Тут стоило поработать!
Разведчики Седельникова в первые же недели выяснили: начальником станции Люблин является немец Гискрер, помощником у него поляк Рабинский. Станцию охраняют полицаи.
Комендантом станции Люблин давно уже является немец Миллер.
В депо и мастерских есть мастера-немцы, но их всего восемь человек. Остальные мастера — поляки...
От станции ниточки потянулись дальше, разбежались по люблинским улочкам и улицам, достигли немецких казарм и дома самого люблинского губернатора.
Губернатор Люблинского воеводства, группенфюрер СС доктор Вендлер, проживал на улице Спокойной в доме некоего Земецкого.
При особе обер-бандита состояли шавки: главный административный инспектор фольксдейч Мисяковский и замбургомистра Люблина фольксдейч Яковецкий.

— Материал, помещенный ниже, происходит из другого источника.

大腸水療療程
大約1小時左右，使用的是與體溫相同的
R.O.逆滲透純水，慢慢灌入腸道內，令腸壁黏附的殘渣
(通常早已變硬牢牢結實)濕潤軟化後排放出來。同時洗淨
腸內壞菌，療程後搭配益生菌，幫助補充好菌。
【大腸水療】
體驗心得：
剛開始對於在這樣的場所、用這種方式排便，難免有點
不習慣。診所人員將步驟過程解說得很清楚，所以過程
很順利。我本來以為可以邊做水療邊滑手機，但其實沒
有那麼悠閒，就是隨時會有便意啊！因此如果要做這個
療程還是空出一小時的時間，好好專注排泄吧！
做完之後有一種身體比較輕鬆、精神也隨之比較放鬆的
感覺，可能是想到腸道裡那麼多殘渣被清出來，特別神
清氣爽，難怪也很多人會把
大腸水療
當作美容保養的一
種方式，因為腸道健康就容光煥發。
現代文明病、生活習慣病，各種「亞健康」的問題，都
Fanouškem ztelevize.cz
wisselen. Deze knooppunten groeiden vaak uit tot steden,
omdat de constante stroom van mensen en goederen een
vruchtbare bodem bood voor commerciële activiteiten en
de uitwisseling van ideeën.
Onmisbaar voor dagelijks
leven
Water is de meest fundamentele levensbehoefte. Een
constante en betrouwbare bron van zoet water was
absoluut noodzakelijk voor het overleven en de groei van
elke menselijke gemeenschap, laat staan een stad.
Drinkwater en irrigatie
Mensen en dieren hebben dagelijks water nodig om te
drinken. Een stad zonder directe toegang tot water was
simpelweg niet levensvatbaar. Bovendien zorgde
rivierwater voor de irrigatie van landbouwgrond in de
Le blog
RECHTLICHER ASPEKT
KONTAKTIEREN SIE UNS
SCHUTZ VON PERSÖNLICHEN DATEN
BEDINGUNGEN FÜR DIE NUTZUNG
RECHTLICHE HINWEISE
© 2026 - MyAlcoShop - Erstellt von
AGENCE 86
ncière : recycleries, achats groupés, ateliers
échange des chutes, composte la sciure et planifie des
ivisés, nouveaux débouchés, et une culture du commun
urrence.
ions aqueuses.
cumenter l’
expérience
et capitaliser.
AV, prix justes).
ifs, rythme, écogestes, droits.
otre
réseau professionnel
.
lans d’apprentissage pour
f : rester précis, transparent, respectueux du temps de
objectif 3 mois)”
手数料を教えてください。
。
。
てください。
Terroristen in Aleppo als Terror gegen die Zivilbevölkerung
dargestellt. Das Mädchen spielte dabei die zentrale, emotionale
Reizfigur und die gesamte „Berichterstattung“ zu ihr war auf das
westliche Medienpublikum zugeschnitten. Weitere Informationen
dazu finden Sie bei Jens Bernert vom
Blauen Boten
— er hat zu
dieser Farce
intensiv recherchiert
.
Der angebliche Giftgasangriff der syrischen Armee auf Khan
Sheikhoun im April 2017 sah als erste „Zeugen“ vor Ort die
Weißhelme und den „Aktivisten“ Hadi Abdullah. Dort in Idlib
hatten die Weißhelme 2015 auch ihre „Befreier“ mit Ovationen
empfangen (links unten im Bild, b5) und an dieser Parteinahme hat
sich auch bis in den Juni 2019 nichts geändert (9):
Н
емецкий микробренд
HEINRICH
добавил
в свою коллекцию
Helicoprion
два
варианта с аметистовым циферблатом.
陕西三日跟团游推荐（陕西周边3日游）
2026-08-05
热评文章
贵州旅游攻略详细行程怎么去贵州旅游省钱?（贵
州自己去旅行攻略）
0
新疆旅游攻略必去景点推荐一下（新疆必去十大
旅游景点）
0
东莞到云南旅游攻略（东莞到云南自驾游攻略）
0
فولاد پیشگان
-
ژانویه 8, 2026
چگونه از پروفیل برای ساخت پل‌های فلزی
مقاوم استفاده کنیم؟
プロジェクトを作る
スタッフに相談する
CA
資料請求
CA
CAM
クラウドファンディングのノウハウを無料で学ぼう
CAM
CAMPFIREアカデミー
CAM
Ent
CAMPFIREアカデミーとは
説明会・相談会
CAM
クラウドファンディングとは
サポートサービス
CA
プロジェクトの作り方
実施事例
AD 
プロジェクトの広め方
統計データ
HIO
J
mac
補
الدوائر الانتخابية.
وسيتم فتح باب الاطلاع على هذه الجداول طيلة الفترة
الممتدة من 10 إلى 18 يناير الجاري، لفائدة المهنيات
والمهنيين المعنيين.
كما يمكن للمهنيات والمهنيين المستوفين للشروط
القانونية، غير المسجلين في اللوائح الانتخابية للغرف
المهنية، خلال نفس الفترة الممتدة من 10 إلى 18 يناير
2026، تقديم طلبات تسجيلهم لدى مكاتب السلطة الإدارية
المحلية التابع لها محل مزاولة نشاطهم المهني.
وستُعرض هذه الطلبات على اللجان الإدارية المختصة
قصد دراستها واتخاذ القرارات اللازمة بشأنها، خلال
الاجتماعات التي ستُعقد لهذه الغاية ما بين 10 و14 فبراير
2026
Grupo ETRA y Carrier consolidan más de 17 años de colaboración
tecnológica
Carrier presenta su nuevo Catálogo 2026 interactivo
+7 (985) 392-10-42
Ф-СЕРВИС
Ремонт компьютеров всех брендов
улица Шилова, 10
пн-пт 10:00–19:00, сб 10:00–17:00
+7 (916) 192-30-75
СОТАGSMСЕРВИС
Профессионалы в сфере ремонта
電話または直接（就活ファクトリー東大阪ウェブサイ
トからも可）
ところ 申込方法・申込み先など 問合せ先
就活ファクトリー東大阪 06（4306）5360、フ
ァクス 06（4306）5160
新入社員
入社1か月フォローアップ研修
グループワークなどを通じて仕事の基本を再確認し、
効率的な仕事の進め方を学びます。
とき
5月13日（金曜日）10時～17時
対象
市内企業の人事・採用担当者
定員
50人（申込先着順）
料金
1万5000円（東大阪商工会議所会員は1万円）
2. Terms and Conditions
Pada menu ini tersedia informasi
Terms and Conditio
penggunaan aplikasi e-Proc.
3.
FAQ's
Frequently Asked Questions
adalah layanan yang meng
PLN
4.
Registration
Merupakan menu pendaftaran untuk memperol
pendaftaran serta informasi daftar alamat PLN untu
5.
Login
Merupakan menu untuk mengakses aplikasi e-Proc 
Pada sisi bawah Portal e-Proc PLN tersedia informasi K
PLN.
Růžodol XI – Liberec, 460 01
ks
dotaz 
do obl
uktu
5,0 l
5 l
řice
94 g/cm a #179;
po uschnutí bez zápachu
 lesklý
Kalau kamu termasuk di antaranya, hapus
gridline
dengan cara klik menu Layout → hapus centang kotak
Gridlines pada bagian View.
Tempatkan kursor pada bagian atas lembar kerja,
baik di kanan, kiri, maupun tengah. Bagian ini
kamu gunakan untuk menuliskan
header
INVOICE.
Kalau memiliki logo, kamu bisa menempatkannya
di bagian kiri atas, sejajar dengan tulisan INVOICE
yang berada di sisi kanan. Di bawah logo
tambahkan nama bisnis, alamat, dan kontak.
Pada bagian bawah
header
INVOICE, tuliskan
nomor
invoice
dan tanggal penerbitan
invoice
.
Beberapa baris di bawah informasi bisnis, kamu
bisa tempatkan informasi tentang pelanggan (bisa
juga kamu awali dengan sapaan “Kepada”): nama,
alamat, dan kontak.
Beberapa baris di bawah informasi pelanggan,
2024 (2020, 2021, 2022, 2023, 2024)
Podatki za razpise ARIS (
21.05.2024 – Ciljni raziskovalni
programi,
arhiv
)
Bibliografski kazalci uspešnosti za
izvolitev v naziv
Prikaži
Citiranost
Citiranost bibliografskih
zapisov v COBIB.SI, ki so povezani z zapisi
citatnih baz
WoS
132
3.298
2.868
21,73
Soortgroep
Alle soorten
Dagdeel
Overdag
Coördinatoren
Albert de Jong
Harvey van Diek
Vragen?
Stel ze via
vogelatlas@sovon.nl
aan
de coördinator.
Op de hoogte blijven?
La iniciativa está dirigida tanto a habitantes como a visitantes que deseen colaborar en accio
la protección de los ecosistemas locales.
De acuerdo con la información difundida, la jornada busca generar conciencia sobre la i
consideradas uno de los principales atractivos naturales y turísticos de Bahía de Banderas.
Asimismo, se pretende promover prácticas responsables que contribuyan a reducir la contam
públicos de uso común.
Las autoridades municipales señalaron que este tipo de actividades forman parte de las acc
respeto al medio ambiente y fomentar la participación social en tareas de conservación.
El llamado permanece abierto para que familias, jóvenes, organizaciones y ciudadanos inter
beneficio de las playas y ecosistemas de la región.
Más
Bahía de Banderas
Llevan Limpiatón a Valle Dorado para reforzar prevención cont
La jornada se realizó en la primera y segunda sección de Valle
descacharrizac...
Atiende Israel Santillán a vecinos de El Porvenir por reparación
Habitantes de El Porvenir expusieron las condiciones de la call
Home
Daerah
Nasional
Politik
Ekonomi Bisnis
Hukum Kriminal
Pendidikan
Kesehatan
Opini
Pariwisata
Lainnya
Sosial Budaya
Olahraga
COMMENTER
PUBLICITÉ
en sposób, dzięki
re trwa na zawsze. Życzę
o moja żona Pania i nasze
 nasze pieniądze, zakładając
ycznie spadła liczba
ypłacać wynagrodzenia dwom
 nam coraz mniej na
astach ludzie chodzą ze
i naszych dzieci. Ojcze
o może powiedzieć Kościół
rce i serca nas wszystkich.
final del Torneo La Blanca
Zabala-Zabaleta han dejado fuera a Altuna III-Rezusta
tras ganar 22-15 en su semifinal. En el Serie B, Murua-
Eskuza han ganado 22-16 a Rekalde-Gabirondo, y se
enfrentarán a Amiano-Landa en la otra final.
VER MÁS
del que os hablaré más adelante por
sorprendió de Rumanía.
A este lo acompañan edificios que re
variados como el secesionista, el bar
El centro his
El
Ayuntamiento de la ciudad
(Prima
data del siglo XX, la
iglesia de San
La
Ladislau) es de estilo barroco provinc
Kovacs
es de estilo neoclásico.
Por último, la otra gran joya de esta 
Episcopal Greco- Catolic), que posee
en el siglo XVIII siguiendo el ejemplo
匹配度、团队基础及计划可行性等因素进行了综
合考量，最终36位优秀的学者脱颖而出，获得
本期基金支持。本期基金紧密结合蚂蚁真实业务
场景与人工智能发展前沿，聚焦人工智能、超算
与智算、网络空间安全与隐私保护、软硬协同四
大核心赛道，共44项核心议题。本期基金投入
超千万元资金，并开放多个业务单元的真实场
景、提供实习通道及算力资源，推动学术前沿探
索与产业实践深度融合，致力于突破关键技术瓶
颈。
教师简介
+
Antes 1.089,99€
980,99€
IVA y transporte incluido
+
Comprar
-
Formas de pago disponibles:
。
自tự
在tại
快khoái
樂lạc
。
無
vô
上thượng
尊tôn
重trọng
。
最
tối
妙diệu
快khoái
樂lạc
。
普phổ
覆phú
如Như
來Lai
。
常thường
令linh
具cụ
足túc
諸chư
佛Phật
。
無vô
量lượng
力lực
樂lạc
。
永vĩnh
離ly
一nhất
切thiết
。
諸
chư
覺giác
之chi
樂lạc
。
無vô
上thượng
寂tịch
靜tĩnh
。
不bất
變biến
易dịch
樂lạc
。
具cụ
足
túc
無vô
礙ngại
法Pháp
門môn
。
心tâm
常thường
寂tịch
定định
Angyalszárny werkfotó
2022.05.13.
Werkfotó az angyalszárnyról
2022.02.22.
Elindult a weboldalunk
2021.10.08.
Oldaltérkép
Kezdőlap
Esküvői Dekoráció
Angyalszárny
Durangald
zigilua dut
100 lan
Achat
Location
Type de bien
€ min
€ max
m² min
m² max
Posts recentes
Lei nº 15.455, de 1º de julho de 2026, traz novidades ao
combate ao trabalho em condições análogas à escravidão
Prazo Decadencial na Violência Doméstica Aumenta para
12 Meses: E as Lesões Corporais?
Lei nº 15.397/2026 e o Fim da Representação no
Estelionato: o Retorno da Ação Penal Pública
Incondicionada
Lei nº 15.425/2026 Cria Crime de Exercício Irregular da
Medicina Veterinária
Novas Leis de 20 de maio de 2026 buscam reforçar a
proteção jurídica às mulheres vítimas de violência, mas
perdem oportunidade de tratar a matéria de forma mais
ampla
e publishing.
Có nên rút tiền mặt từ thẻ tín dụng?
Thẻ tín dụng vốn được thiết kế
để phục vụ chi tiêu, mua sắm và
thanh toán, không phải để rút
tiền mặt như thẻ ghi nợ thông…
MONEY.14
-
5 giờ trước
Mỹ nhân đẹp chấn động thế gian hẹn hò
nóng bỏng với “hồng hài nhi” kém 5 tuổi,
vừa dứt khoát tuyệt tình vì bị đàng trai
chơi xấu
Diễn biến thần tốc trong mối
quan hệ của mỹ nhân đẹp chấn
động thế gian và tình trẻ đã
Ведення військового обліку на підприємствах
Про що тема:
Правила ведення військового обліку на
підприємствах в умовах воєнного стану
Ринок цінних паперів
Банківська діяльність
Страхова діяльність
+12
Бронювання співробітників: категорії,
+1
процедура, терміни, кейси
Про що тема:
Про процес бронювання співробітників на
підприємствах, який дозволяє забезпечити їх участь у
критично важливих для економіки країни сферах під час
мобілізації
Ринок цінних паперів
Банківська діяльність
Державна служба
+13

Немецкие войска размещались в основном в бывших казармах 8-го пехотного полка бывшей польской армии и в западной части города.
На углу аллеи Пилсудского и улицы Нарутовича стоял в Люблине штаб неоднократно битой советскими войсками танковой дивизии СС «Викинг». Штаб охраняли сто пятьдесят солдат и двадцать зенитных орудий. Части же этой дивизии, прибывавшие с советского фронта, были расквартированы в ближних к городу селах и деревнях — Свидник, Вулька, Засибольнице, Абрамовице. Тут дивизия «латала прорехи», пополнялась за счет необстрелянных немецких сопляков и различного рода предателей, чтобы вновь быть брошенной в губительные для нее бои.
В Люблине содержался постоянный гарнизон. В нем было сто гестаповцев (главная квартира гестапо — улица Шопена, 5), триста шуцполицаев-немцев, около трехсот польских полицейских, двести солдат комендантской патрульной роты и четыреста человек из охраны лагеря военнопленных и тюрьмы.